[begin RECORDS PROVIDED]
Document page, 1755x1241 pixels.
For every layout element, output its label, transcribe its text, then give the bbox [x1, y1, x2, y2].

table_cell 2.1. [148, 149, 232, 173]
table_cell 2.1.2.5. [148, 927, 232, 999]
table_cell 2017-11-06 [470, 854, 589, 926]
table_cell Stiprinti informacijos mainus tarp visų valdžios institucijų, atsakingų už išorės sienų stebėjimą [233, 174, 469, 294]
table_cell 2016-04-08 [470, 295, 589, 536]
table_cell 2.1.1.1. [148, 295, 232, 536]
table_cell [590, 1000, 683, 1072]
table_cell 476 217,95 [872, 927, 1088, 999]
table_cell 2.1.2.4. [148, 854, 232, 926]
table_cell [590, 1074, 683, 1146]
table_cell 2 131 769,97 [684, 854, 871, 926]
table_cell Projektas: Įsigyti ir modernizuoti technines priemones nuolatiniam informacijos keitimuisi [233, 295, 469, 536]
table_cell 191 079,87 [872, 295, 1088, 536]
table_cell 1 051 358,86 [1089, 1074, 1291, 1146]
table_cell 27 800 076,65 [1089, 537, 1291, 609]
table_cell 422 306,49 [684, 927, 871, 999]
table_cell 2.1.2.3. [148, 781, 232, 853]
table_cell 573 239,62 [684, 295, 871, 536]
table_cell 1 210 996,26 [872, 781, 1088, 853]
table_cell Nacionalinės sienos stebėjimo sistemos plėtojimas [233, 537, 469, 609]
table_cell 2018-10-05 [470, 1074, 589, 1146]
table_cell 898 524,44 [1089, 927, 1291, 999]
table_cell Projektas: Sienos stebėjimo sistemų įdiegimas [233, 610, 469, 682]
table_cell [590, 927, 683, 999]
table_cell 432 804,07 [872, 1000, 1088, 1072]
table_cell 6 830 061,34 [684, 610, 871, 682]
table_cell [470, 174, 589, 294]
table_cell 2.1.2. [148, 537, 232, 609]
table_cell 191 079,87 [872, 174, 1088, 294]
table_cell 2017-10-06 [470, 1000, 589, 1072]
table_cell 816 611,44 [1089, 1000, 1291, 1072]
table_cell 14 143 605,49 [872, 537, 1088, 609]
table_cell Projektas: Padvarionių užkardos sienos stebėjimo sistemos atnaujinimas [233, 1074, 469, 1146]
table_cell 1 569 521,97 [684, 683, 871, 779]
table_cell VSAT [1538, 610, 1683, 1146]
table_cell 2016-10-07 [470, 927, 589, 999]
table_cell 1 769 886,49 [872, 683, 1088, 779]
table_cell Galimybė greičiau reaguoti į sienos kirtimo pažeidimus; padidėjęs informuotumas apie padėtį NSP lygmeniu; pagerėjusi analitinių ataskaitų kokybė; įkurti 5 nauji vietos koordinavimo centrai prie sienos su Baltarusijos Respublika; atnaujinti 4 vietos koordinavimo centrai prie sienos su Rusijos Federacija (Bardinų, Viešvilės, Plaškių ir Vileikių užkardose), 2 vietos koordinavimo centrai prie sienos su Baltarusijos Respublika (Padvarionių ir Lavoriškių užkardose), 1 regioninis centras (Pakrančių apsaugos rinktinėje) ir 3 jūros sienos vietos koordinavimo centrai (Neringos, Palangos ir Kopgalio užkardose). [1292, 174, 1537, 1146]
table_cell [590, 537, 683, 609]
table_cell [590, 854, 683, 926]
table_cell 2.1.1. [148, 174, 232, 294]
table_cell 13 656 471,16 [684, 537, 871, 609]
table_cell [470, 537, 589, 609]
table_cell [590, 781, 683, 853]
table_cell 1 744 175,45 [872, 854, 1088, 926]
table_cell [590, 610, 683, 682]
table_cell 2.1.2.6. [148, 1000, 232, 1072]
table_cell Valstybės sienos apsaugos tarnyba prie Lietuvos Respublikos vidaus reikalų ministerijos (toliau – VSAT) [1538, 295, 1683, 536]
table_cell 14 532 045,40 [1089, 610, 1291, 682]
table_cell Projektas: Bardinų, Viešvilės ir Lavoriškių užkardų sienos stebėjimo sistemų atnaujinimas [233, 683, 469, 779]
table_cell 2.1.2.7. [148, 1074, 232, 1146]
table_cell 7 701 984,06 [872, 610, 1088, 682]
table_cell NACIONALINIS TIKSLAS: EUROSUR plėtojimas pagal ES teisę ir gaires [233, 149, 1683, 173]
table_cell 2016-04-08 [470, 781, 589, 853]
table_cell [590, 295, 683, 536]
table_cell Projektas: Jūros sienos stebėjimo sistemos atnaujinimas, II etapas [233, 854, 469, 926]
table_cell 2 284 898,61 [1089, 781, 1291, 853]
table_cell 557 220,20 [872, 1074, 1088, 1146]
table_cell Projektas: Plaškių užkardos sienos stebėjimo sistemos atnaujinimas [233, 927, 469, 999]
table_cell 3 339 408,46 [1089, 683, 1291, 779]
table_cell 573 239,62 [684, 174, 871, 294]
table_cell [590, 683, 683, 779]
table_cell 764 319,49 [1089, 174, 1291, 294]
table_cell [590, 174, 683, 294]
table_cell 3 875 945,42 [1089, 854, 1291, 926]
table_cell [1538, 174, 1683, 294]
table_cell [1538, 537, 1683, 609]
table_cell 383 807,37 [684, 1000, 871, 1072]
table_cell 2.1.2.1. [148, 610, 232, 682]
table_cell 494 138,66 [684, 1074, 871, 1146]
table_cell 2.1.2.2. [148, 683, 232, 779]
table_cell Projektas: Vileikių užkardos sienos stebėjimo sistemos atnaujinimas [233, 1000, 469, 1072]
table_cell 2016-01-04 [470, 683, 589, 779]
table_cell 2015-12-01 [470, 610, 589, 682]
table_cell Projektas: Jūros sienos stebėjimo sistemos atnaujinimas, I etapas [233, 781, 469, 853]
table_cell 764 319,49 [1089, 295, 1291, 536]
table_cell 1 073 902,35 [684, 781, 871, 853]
[end RECORDS PROVIDED]
Write out every line of the data above verbatim, leaving nothing out.

§ CORRECT OUTPUT
Document page, 1755x1241 pixels.
For every layout element, output its label, transcribe its text, then give the bbox [x1, y1, x2, y2].

table_cell 2.1. [148, 149, 232, 173]
table_cell 2.1.2.5. [148, 927, 232, 999]
table_cell 2017-11-06 [470, 854, 589, 926]
table_cell Stiprinti informacijos mainus tarp visų valdžios institucijų, atsakingų už išorės sienų stebėjimą [233, 174, 469, 294]
table_cell 2016-04-08 [470, 295, 589, 536]
table_cell 2.1.1.1. [148, 295, 232, 536]
table_cell [590, 1000, 683, 1072]
table_cell 476 217,95 [872, 927, 1088, 999]
table_cell 2.1.2.4. [148, 854, 232, 926]
table_cell [590, 1074, 683, 1146]
table_cell 2 131 769,97 [684, 854, 871, 926]
table_cell Projektas: Įsigyti ir modernizuoti technines priemones nuolatiniam informacijos keitimuisi [233, 295, 469, 536]
table_cell 191 079,87 [872, 295, 1088, 536]
table_cell 1 051 358,86 [1089, 1074, 1291, 1146]
table_cell 27 800 076,65 [1089, 537, 1291, 609]
table_cell 422 306,49 [684, 927, 871, 999]
table_cell 2.1.2.3. [148, 781, 232, 853]
table_cell 573 239,62 [684, 295, 871, 536]
table_cell 1 210 996,26 [872, 781, 1088, 853]
table_cell Nacionalinės sienos stebėjimo sistemos plėtojimas [233, 537, 469, 609]
table_cell 2018-10-05 [470, 1074, 589, 1146]
table_cell 898 524,44 [1089, 927, 1291, 999]
table_cell Projektas: Sienos stebėjimo sistemų įdiegimas [233, 610, 469, 682]
table_cell [590, 927, 683, 999]
table_cell 432 804,07 [872, 1000, 1088, 1072]
table_cell 6 830 061,34 [684, 610, 871, 682]
table_cell [470, 174, 589, 294]
table_cell 2.1.2. [148, 537, 232, 609]
table_cell 191 079,87 [872, 174, 1088, 294]
table_cell 2017-10-06 [470, 1000, 589, 1072]
table_cell 816 611,44 [1089, 1000, 1291, 1072]
table_cell 14 143 605,49 [872, 537, 1088, 609]
table_cell Projektas: Padvarionių užkardos sienos stebėjimo sistemos atnaujinimas [233, 1074, 469, 1146]
table_cell 1 569 521,97 [684, 683, 871, 779]
table_cell VSAT [1538, 610, 1683, 1146]
table_cell 2016-10-07 [470, 927, 589, 999]
table_cell 1 769 886,49 [872, 683, 1088, 779]
table_cell Galimybė greičiau reaguoti į sienos kirtimo pažeidimus; padidėjęs informuotumas apie padėtį NSP lygmeniu; pagerėjusi analitinių ataskaitų kokybė; įkurti 5 nauji vietos koordinavimo centrai prie sienos su Baltarusijos Respublika; atnaujinti 4 vietos koordinavimo centrai prie sienos su Rusijos Federacija (Bardinų, Viešvilės, Plaškių ir Vileikių užkardose), 2 vietos koordinavimo centrai prie sienos su Baltarusijos Respublika (Padvarionių ir Lavoriškių užkardose), 1 regioninis centras (Pakrančių apsaugos rinktinėje) ir 3 jūros sienos vietos koordinavimo centrai (Neringos, Palangos ir Kopgalio užkardose). [1292, 174, 1537, 1146]
table_cell [590, 537, 683, 609]
table_cell [590, 854, 683, 926]
table_cell 2.1.1. [148, 174, 232, 294]
table_cell 13 656 471,16 [684, 537, 871, 609]
table_cell [470, 537, 589, 609]
table_cell [590, 781, 683, 853]
table_cell 1 744 175,45 [872, 854, 1088, 926]
table_cell [590, 610, 683, 682]
table_cell 2.1.2.6. [148, 1000, 232, 1072]
table_cell Valstybės sienos apsaugos tarnyba prie Lietuvos Respublikos vidaus reikalų ministerijos (toliau – VSAT) [1538, 295, 1683, 536]
table_cell 14 532 045,40 [1089, 610, 1291, 682]
table_cell Projektas: Bardinų, Viešvilės ir Lavoriškių užkardų sienos stebėjimo sistemų atnaujinimas [233, 683, 469, 779]
table_cell 2.1.2.7. [148, 1074, 232, 1146]
table_cell 7 701 984,06 [872, 610, 1088, 682]
table_cell NACIONALINIS TIKSLAS: EUROSUR plėtojimas pagal ES teisę ir gaires [233, 149, 1683, 173]
table_cell 2016-04-08 [470, 781, 589, 853]
table_cell [590, 295, 683, 536]
table_cell Projektas: Jūros sienos stebėjimo sistemos atnaujinimas, II etapas [233, 854, 469, 926]
table_cell 2 284 898,61 [1089, 781, 1291, 853]
table_cell 557 220,20 [872, 1074, 1088, 1146]
table_cell Projektas: Plaškių užkardos sienos stebėjimo sistemos atnaujinimas [233, 927, 469, 999]
table_cell 3 339 408,46 [1089, 683, 1291, 779]
table_cell 573 239,62 [684, 174, 871, 294]
table_cell [590, 683, 683, 779]
table_cell 764 319,49 [1089, 174, 1291, 294]
table_cell [590, 174, 683, 294]
table_cell 3 875 945,42 [1089, 854, 1291, 926]
table_cell [1538, 174, 1683, 294]
table_cell [1538, 537, 1683, 609]
table_cell 383 807,37 [684, 1000, 871, 1072]
table_cell 2.1.2.1. [148, 610, 232, 682]
table_cell 494 138,66 [684, 1074, 871, 1146]
table_cell 2.1.2.2. [148, 683, 232, 779]
table_cell Projektas: Vileikių užkardos sienos stebėjimo sistemos atnaujinimas [233, 1000, 469, 1072]
table_cell 2016-01-04 [470, 683, 589, 779]
table_cell 2015-12-01 [470, 610, 589, 682]
table_cell Projektas: Jūros sienos stebėjimo sistemos atnaujinimas, I etapas [233, 781, 469, 853]
table_cell 764 319,49 [1089, 295, 1291, 536]
table_cell 1 073 902,35 [684, 781, 871, 853]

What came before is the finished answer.